Louis stood up and walked over to the window, glanced out into the darkness, and then sat down beside Ramage, who knew the movement was not curiosity about what was outside but rather closing a door on his past which he rarely dared to open.

“I have been thinking about your journey to Amiens. It will be dangerous. In Boulogne people accept you as foreign carpenters because there are many of them working in the shipyards. The road to Amiens from Boulogne is different. Four Frenchmen might be suspected of being deserters. Four foreigners—well, I can only guess at what protection the possession of passports and travel documents would give you against suspicion.”

“Is the danger because there are four of us, or the fact we are young and not in the Army?” Ramage asked.

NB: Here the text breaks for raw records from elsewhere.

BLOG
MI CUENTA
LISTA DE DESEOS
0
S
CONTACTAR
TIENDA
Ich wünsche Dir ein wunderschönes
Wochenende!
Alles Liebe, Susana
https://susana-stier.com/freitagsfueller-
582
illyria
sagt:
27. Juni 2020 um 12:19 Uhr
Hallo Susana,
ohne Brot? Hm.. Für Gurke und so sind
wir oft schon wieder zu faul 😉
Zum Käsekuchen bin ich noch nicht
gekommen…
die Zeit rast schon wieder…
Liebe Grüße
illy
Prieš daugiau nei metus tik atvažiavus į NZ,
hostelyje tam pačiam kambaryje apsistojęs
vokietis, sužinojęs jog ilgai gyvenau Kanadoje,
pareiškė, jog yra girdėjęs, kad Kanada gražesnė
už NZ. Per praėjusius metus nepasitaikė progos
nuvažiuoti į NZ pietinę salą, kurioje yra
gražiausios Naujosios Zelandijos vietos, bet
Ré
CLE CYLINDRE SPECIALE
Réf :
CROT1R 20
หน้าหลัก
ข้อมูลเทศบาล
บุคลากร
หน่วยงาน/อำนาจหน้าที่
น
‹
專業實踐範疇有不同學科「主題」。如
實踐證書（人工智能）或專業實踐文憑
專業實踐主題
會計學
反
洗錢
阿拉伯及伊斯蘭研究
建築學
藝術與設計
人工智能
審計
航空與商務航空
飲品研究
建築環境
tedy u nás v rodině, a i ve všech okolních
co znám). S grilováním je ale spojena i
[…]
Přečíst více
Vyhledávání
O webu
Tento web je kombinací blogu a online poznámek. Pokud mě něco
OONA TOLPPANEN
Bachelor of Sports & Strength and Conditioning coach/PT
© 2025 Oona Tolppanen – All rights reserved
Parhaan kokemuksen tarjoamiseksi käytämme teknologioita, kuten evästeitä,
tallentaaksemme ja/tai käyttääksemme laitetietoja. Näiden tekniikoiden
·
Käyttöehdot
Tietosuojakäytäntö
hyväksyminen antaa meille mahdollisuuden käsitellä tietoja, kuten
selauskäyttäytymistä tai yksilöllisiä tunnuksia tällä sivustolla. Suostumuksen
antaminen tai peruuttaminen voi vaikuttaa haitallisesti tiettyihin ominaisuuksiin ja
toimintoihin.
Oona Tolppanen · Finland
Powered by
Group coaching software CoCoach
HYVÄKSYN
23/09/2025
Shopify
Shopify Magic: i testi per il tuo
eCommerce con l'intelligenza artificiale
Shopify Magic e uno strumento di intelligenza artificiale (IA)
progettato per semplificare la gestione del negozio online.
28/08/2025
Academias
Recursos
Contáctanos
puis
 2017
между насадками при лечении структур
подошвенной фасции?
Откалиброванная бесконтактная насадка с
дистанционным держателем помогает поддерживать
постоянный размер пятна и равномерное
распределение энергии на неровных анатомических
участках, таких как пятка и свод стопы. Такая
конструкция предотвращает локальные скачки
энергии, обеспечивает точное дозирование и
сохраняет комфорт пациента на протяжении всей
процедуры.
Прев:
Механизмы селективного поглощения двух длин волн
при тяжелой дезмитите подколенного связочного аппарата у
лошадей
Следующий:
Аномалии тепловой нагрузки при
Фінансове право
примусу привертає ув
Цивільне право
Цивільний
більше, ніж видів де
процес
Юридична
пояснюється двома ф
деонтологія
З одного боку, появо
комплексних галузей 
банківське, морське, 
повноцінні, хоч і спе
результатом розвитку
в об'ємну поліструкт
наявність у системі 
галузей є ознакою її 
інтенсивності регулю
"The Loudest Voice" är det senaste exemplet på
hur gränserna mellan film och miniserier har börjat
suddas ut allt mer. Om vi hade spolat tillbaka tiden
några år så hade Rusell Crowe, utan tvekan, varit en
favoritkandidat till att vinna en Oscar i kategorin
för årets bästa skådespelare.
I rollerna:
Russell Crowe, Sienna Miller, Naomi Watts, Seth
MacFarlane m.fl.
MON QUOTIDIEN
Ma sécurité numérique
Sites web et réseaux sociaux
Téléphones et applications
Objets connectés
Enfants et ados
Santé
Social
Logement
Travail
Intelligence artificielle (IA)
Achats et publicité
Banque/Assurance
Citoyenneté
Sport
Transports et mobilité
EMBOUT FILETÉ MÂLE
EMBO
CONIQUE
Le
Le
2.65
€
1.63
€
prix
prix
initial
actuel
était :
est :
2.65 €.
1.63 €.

“The number. If you travelled in pairs it would be safer, but there is the language problem if you split up. You and the American, for instance; that would be all right because you can do the talking and if you met with difficulties would understand what was happening. But the Italian—his French is not sufficient, and if they found a translator to question him in Italian, I doubt if he could tell a convincing enough story of travelling up from Genoa.”

Louis was only echoing the doubts that had beset Ramage since he first heard the Corporal's proud boasts: he had too many men. He needed Stafford in Amiens, but he dare not leave Rossi and Jackson behind here at the Chapeau Rouge in Boulogne: if they were questioned they would give themselves away. Unless they hid on board the
Marie,
ready to sail to England with his reports! He was angry with himself for not—

“You need the man who is the picklock,” Louis said. “If you could leave the other two behind, Dyson can hide them on board the
Marie:
they can be his crew if he has to go to the rendezvous. If you need a third man in case of trouble, I know the road well enough …”

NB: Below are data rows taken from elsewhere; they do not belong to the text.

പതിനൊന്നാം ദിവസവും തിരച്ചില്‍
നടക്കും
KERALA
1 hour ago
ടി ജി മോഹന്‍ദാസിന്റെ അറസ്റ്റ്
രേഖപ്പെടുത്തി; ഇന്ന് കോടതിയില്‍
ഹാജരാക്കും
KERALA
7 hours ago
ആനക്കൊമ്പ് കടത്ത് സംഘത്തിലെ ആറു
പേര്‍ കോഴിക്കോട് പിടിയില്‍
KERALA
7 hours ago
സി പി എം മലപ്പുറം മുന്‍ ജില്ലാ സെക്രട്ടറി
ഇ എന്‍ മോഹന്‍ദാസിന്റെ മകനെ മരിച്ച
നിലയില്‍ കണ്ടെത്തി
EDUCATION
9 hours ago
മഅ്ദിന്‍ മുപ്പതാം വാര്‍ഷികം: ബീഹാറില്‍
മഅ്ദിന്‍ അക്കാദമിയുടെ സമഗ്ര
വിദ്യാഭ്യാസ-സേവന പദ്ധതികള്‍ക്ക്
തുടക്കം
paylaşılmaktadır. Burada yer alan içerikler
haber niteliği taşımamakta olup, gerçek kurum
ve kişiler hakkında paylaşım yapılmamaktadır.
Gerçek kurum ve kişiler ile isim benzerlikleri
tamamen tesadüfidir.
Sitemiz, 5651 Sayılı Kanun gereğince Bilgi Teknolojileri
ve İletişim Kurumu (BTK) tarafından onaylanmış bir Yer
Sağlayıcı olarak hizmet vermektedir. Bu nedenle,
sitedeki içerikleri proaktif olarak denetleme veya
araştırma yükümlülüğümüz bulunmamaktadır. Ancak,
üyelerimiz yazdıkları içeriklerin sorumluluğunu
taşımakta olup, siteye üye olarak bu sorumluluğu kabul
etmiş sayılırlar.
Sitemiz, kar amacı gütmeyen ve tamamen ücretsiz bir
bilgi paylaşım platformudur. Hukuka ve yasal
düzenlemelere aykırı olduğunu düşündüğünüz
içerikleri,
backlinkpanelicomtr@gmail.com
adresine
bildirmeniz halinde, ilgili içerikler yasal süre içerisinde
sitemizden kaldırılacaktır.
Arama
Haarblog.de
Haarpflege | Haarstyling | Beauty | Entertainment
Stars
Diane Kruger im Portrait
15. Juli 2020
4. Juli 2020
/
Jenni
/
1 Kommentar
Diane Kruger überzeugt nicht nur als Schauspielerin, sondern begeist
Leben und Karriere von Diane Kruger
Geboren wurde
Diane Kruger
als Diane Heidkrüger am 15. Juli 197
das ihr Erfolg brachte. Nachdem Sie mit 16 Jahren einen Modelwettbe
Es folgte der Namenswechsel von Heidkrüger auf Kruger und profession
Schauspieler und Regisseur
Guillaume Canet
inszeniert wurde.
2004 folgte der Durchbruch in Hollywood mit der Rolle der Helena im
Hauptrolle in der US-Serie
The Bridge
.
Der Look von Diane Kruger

Ramage stared at the Frenchman. “But the risk for you would be enormous! I can't—”

“No greater than the risk you are taking,” Louis interrupted. “One can be guillotined only once. I—”

“Once is enough,” Ramage said sharply.

Louis shook his head. “I am content to share the risks that you take. We agree that our interests are similar—the smugglers' and the British Admiralty's—and I've just told you of ‘Ca Ira.' So listen to an idea which I'm sure will work and which is based on just you, the man Stafford and myself going to Amiens. You are an Italian who owns a large shipyard in Genoa. At the request of the French authorities there you came to Boulogne with your foreman to make arrangements to bring up all your carpenters and shipwrights—a score of them—and their tools.

“Very well, you arrived in Boulogne, made your inspection, and decided you and your men can help build the barges and gunboats—even improve and speed up the methods being used. But you are not satisfied with the wages or conditions you have been offered, so you want to return to Paris—you came by that route—to visit the Ministry of Marine and negotiate better terms.

“Now, we have to account for my presence. I am—” Louis's mouth curved down in a wry smile, “I am a representative of the Committee for Public Safety, making sure you do not get up to mischief! Of course you do not know I am your guardian; you think I am a representative of the Ministry of Marine. Yes, that story would go down well with the gendarmes; I wink at them confidentially and show my papers and whisper a few words about Italians so they think they are helping the Committee. Well, how do you like my little plot?”

“Well enough,” Ramage said slowly, “except that it will not stand up to a moment's investigation in Boulogne or Paris. If the gendarmes checked with the shipyard—”

“No
arrangement we can make will stand such checking,” Louis said emphatically. “The best we can do is to have such a good story that they accept it the moment we tell it, and accept our papers. There is no problem about papers, and our whole purpose is to have a story that is slightly unusual yet completely probable: something only just outside the limits of their experience, yet well within their comprehension. There is not a man between here and Paris who wouldn't understand and believe the story I am suggesting.”